··· Textauszug

Gestern durfte ich beim pickepackevollen LVM Landwirtschaftsabend unter dem Motto „Wandel kann auch Spaß machen!“ eine Keynote zur Zukunft der Lebensmittelproduktion halten. Das Motto war natürlich in Anbetracht der schwierigen Lage provokant gewählt, doch durchaus sinnvoll. Denn Wandel braucht Mut, aber eben auch eine zukunftsoptimistische Grundeinstellung, um überhaupt ins Handeln zu kommen.

······

Aufgabe 1: Ändere im Text über den Landwirtschaftsabend den Abschnitt zwischen „Gestern durfte ich“ und „Handeln zu kommen.“, beide eingeschlossen, indem du „Mut“ durch „Geduld“ ersetzt, und gib ihn dann wieder.
Aufgabe 2: Schreib den Text über den Landwirtschaftsabend dort weiter, wo er aufhört.
Die Einträge stammen aus einer anderen Quelle als der Text über den Landwirtschaftsabend.

··· Einträge

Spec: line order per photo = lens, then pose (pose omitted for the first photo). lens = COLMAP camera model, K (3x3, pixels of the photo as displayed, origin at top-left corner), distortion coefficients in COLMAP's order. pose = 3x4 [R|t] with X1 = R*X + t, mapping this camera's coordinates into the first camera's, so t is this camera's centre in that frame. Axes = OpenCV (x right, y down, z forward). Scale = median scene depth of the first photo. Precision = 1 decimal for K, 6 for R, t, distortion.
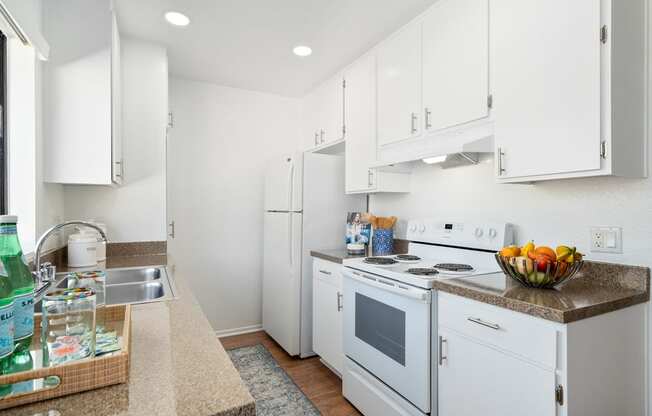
lens RADIAL K [[336.5, 0, 329.7], [0, 336.5, 207.5], [0, 0, 1]] dist [0.000859, 0.000118]
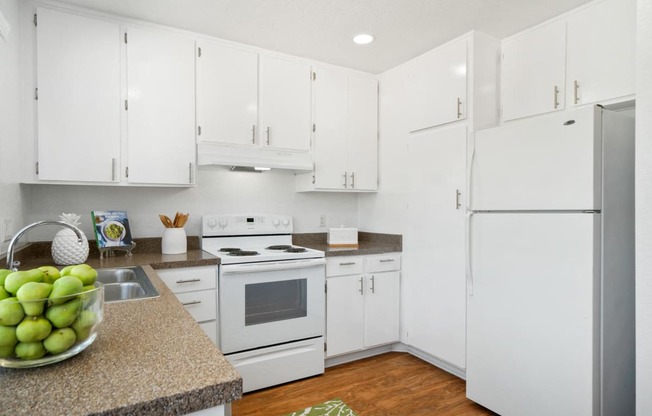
lens RADIAL K [[378.5, 0, 326.0], [0, 378.5, 208.0], [0, 0, 1]] dist [0.003332, 0.001247]
pose [[-0.033927, 0.001384, 0.999423, -1.146114], [-0.012621, 0.999919, -0.001813, 0.010929], [-0.999345, -0.012675, -0.033907, 0.808789]]
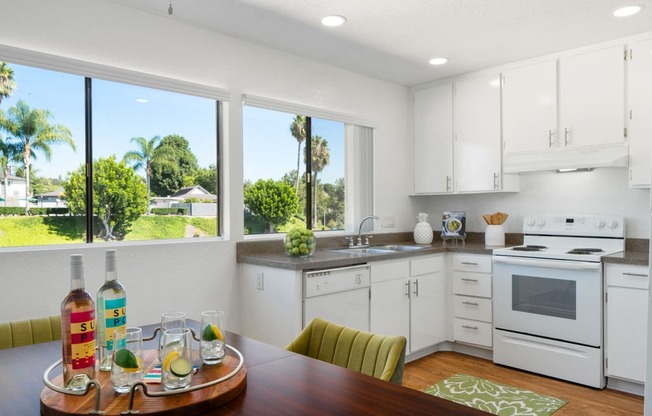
lens RADIAL K [[470.2, 0, 326.0], [0, 470.2, 208.0], [0, 0, 1]] dist [-0.007644, -0.002169]
pose [[0.963616, 0.000062, 0.267292, -1.066272], [-0.001312, 0.999989, 0.004499, 0.001145], [-0.267288, -0.004686, 0.963605, -0.487350]]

······

Erwartete Antwort 1:
Gestern durfte ich beim pickepackevollen LVM Landwirtschaftsabend unter dem Motto „Wandel kann auch Spaß machen!“ eine Keynote zur Zukunft der Lebensmittelproduktion halten. Das Motto war natürlich in Anbetracht der schwierigen Lage provokant gewählt, doch durchaus sinnvoll. Denn Wandel braucht Geduld, aber eben auch eine zukunftsoptimistische Grundeinstellung, um überhaupt ins Handeln zu kommen.

Erwartete Antwort 2:
Status Quo? Schwierig. Bödensterben, Betriebssterben, sogar Kommissionssterben! Die klassische Landwirtschaft ist in soziale & ökologische Sackgassen geraten. Jahrzehntelanges Streben nach Effizienz und der Wunsch einer Loslösung von natürlichen Zwängen hat ein krankes System zur Folge, welches sich nur noch mit Pestiziden, Dünger und einem allgemein hohem Ressourcenverbauch künstlich am Leben hält. Landwirtschaftliche Anbauflächen schrumpfen, Böden verlieren an Fruchtbarkeit und sind immer häufiger Extremwetterereignissen ausgesetzt; mit gravierenden Folgen für Lebensmittelqualität und auskömmliche Ernten für Landwirt:innen.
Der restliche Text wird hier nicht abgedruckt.